___ Source extract

All perils policies: Is COVID-19 an insured peril?

20 avril 2020 | Karen L. Weslowski | Vancouver

( Disponible en anglais seulement )

As the worldwide pandemic continues to rage on, losses faced by businesses increase without any certainty as to when they might end.  Such expansive loss has raised many questions for insurers facing potential claims for coverage.  One such question is whether “all peril” or “all-risk” policies extend to provide pandemic coverage?

Typically, business interruption insurance is part of a policy issued on either an “all perils” basis or a “named perils” basis.  An all perils policy covers every fortuitous risk to an insured, subject to the conditions and exclusions contained in the policy.  A named perils policy contains a list of specifically insured events, thereby excluding any peril not listed.

In short, COVID-19 will likely fall within coverage of an all perils policy, subject to conditions and exclusions contained in the policy.  Many all perils policies contain exclusions for contagious diseases or viruses, which could exclude the COVID-19 pandemic.

All Perils Coverage

Generally all perils coverage contains wording similar to the following: “This policy insures against loss resulting directly from necessary interruption of business caused by physical loss or damage by a peril not otherwise excluded herein to insured property of the Insured, all subject to the terms and conditions of this policy.”

______
___ Given entries

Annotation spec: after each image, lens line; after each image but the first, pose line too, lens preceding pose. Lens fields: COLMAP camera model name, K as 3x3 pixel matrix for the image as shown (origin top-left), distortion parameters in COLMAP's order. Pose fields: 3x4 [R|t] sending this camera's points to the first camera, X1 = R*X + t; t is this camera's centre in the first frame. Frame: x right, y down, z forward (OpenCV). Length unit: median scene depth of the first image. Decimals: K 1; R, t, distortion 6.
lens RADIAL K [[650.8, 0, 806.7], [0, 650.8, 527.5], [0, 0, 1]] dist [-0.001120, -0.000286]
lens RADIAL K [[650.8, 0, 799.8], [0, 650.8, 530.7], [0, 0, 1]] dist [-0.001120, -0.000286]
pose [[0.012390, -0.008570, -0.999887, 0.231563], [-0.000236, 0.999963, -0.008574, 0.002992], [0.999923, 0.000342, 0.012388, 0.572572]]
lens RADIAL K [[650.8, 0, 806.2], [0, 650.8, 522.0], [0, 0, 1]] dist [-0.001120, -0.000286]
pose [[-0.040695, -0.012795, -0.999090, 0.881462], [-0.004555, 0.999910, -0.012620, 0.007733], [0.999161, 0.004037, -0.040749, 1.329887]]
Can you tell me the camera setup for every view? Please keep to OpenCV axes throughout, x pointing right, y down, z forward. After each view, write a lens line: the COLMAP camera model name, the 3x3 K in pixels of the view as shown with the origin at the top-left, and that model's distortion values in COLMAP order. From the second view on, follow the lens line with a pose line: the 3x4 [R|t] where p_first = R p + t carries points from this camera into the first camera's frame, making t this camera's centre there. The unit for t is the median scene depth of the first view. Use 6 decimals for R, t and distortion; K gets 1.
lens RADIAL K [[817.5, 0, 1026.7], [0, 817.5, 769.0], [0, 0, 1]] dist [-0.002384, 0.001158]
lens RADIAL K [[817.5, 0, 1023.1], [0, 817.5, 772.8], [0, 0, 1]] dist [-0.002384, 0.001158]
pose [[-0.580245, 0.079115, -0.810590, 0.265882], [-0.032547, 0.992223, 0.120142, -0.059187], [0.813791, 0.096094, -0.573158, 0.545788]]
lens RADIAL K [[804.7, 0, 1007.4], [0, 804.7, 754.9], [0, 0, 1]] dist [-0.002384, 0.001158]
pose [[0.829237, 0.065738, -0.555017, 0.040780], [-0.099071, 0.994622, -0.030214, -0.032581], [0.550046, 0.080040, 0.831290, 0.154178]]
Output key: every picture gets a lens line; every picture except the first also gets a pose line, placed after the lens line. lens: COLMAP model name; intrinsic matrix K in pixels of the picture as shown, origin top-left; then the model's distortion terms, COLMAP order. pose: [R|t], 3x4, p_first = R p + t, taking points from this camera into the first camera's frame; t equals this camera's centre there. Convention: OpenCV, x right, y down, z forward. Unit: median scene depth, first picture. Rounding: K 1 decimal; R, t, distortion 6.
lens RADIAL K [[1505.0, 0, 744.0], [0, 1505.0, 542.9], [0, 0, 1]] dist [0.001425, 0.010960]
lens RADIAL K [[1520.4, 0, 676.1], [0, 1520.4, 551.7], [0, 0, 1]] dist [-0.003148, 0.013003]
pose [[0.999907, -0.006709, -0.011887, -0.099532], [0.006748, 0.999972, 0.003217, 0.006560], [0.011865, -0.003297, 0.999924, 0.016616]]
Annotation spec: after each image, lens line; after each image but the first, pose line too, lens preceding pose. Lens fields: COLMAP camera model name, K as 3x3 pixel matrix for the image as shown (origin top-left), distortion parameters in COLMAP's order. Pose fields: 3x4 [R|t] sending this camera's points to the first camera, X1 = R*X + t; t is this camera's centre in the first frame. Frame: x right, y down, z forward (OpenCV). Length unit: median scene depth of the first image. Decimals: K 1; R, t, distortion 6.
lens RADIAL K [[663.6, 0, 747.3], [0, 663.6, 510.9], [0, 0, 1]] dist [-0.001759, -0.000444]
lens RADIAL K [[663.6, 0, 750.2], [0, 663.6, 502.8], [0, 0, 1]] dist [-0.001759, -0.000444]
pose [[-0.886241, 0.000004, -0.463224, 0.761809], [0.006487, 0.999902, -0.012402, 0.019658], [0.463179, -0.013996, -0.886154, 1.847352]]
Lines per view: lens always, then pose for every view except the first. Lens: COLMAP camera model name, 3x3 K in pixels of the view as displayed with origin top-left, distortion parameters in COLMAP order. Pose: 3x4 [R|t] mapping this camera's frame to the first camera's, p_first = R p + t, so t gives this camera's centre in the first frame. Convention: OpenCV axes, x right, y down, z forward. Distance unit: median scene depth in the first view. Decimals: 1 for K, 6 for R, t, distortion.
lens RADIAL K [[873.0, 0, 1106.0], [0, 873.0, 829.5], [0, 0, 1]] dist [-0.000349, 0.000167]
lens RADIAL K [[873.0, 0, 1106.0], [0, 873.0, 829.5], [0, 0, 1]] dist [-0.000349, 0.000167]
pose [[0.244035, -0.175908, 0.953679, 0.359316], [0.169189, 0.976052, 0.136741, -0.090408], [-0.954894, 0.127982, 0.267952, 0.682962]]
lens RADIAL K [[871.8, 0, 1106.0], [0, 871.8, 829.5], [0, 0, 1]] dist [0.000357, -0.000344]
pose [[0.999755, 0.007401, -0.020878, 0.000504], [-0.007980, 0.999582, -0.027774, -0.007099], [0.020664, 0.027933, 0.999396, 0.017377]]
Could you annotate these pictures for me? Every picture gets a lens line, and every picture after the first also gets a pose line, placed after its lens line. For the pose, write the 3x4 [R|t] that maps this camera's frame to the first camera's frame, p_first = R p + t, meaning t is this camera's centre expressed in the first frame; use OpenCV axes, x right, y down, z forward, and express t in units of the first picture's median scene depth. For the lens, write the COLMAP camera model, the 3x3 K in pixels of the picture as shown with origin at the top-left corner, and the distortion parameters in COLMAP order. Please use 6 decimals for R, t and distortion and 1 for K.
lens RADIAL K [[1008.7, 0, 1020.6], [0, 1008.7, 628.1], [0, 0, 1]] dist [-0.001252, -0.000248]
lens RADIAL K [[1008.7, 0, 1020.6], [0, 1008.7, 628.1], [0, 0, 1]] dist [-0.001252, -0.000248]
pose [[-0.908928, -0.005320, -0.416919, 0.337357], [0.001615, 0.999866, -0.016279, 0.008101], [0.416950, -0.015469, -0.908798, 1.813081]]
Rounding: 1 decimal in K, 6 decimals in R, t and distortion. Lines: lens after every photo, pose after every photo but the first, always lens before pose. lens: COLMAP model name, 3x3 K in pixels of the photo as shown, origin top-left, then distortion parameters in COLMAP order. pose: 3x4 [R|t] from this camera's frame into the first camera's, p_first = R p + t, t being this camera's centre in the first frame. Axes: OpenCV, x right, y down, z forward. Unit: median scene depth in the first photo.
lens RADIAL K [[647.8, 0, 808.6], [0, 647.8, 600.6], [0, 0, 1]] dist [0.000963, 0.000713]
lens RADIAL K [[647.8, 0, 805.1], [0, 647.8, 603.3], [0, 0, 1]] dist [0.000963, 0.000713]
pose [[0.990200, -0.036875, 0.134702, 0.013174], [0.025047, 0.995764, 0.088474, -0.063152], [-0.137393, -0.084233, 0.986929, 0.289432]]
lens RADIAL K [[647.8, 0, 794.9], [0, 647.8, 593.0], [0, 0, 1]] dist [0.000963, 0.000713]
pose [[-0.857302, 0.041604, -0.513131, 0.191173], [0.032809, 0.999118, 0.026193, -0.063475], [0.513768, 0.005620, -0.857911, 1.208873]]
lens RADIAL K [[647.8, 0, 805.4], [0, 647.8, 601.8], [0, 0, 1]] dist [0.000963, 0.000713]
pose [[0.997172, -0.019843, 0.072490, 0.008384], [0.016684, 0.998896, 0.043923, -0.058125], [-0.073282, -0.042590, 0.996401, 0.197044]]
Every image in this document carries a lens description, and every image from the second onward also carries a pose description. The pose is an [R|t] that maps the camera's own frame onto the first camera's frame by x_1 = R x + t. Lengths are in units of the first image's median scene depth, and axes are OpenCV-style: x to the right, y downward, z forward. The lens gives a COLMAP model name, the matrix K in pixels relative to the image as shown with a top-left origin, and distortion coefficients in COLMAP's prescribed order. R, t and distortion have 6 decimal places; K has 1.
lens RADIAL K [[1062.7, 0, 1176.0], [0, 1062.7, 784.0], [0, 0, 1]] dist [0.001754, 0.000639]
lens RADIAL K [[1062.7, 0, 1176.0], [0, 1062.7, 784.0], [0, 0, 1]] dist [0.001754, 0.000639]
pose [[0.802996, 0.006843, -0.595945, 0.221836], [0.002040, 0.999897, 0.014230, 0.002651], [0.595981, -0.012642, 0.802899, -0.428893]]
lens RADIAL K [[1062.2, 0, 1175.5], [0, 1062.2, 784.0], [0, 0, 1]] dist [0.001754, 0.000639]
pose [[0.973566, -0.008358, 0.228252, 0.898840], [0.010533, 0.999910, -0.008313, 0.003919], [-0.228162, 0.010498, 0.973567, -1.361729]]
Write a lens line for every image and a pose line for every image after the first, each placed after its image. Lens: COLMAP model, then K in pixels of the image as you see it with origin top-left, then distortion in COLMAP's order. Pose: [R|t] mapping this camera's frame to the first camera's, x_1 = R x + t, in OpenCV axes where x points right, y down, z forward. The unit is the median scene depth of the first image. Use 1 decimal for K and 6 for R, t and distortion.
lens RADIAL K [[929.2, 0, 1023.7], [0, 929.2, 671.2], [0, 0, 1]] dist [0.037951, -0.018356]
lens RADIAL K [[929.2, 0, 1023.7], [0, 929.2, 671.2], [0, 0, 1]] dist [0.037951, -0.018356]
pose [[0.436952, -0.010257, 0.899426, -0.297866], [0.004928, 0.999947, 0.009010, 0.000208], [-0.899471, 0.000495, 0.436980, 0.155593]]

______

**What this exercise asks**
1 - Can you recast the paragraph starting "Typically, business interruption insurance" from the COVID-19 coverage article as a short list that keeps its main facts?
2 - Can you write what comes next in the COVID-19 coverage article, continuing after its last sentence?
The listing comes from a separate source unrelated to the COVID-19 coverage article.

**Task responses**
1 -
- Business interruption insurance is usually part of a policy written on either an "all perils" or a "named perils" basis.
- An all perils policy covers every fortuitous risk to the insured, subject to the policy's conditions and exclusions.
- A named perils policy lists specific insured events and excludes any peril not on the list.

2 -
Fortuity Requirement

All perils coverage does not encompass every conceivable type of loss.  To be considered a covered peril pursuant to standard all perils policy language, the loss must be fortuitous.[1] A fortuitous loss is one that is not expected or intended by the insured, such as losses by theft,[2] fire and flood.

All perils policies have been held to cover environmental contamination where the policy did not include contamination as peril specifically excluded from the policy.[3] In this situation, it remains open to the insurer to take the position that the other conditions of the policy, such as fortuity are not satisfied, but the starting point may be that contamination is a covered peril.

If a pandemic is considered fortuitous, it will likely be a covered peril.  Prior to the first case of COVID-19 in Wuhan, China in late December 2019, there was no indication that a pandemic was expected.  For policies incepting after COVID-19 became a known condition, there may be an argument about whether the pandemic can be considered fortuitous.  This is particularly true for any policy that incepted after the World Health Organization declared a pandemic on January 30, 2020.

Physical Damage Requirement

Where a policy does not contain any exclusions relating to pandemics, viruses or contagious diseases, whether or not coverage for a COVID-19 related loss exists may depend upon whether there has been physical damage to insured property.

There is limited guidance in the case law as to whether losses caused by COVID-19 constitute “physical loss” or “physical damage”.

MDS Inc. v. Factory Mutual Insurance Company (FM Global),[4] a recent case of the Ontario Superior Court, mentioned in previous Communiques, dealt specifically with an all risks policy and what constituted resultant physical damage in the context of that policy.  It is important to note that the definition of physical damage under consideration was not in relation to the insuring agreement, but rather to an exception for an exclusion that dealt with “resulting physical damage.”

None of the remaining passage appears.